Wednesday, October 21, 2009

How to Fix Our Economic Mess

It is not as hard as it seems. You don’t have to go to Harvard or Columbia to figure it out. You don’t have to spend hours and days campaigning for your candidate to create a change you can believe in. No, you don’t have to do any of those things. In fact, the answer is so obvious even the average Cuban businessman can tell you what to do. I am not kidding. This is really the case. To prove my point, let me introduce you to Evelio and Carlos, businessmen living in the island of Cuba—notorious for its economic follies. They were interviewed as part of a report by the Financial Times on said country.

What does Evelio think about Cuba’s central economic planning? Let’s see.
"Farmers have never wanted the state to give them anything,” one farmer,
Evelio, aged 60-plus, said in a telephone interview from the provinces. “What we
want is that they sell us what we need to produce and then not waste it through
poor planning, transport and other problems.”
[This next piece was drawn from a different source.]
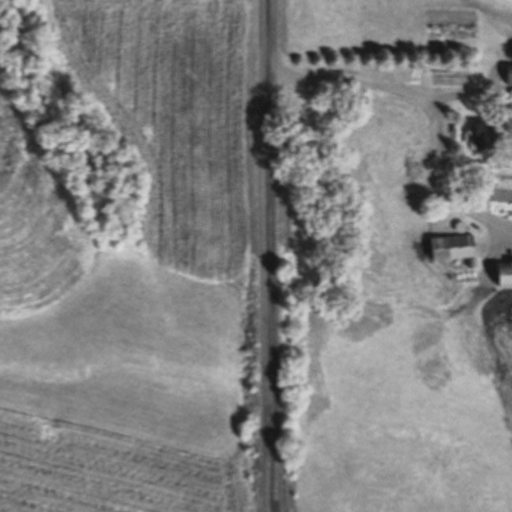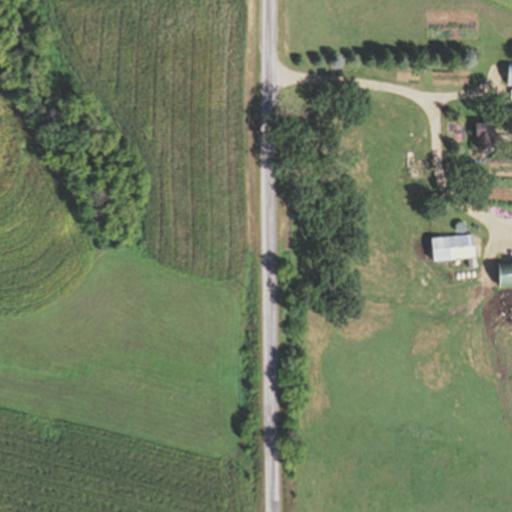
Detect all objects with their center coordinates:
building: (510, 75)
building: (486, 137)
road: (268, 255)
building: (506, 274)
What about Carlos, who is an industrial worker? Maybe he can enlighten us. What did he say?
“Our work does not depend on us but on orientations from the ministry. I can’t
plan anything because they decide the factory’s work and supplies and that’s
where the problems are and continue.”

See, this is the problem with government intervention: it ends up causing a bigger mess than what it intended to solve. It hurts the very people the system is claiming to help. It is as if you are going to cure your headache by banging your head in a wall. You will reach a point when the headache will be gone. In fact, if you continue doing this you will reach a point that you’ll have no more headaches, but at a high cost: your life. It is the same with central economic planning.
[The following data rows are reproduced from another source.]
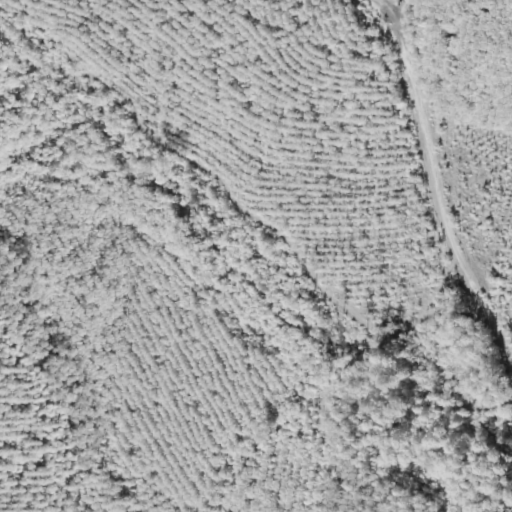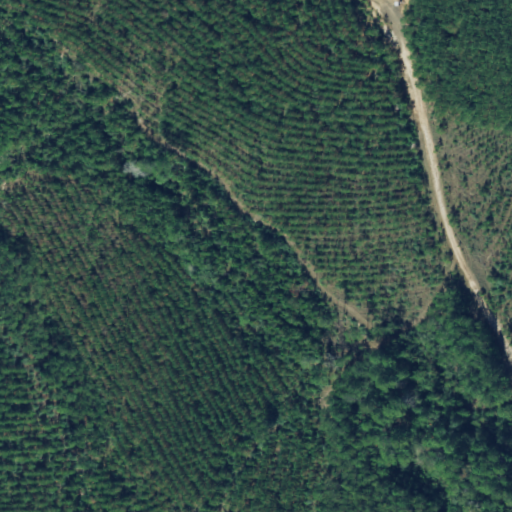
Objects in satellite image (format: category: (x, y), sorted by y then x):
road: (399, 247)
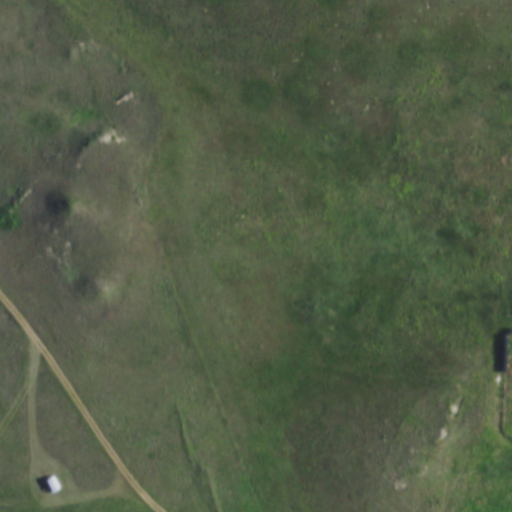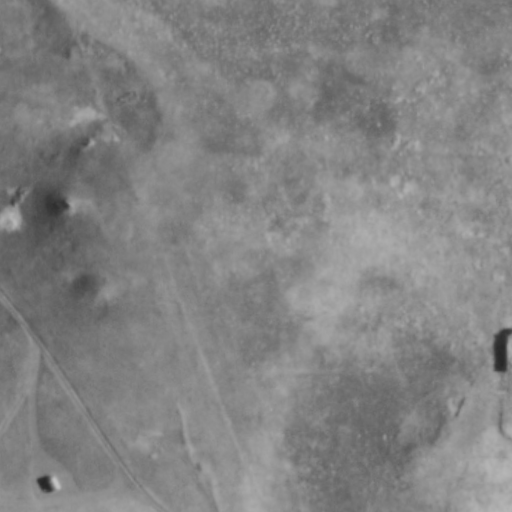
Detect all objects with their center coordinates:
building: (392, 181)
park: (174, 255)
road: (23, 383)
road: (83, 400)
It is rather amazing that policies of state intervention are being hailed as the next best thing since sliced bread in the Western world these days. Always and everywhere government intrusion in the free-market economy fails and causes poverty. The recent state guarantees in various sectors of the U.S. economy contradict this logic. A large majority of our leaders truly believe they have done a great deed by promoting de facto communism/socialism. Politicians can put a different spin and/or play on words, but the essence in the same. Don’t listen to what is said, look at the action. You don’t take my word for it, simply listen to Evelio and Carlos. They know more than I do, and as well as most tenured economists, political leaders, and Wall St. CEOs.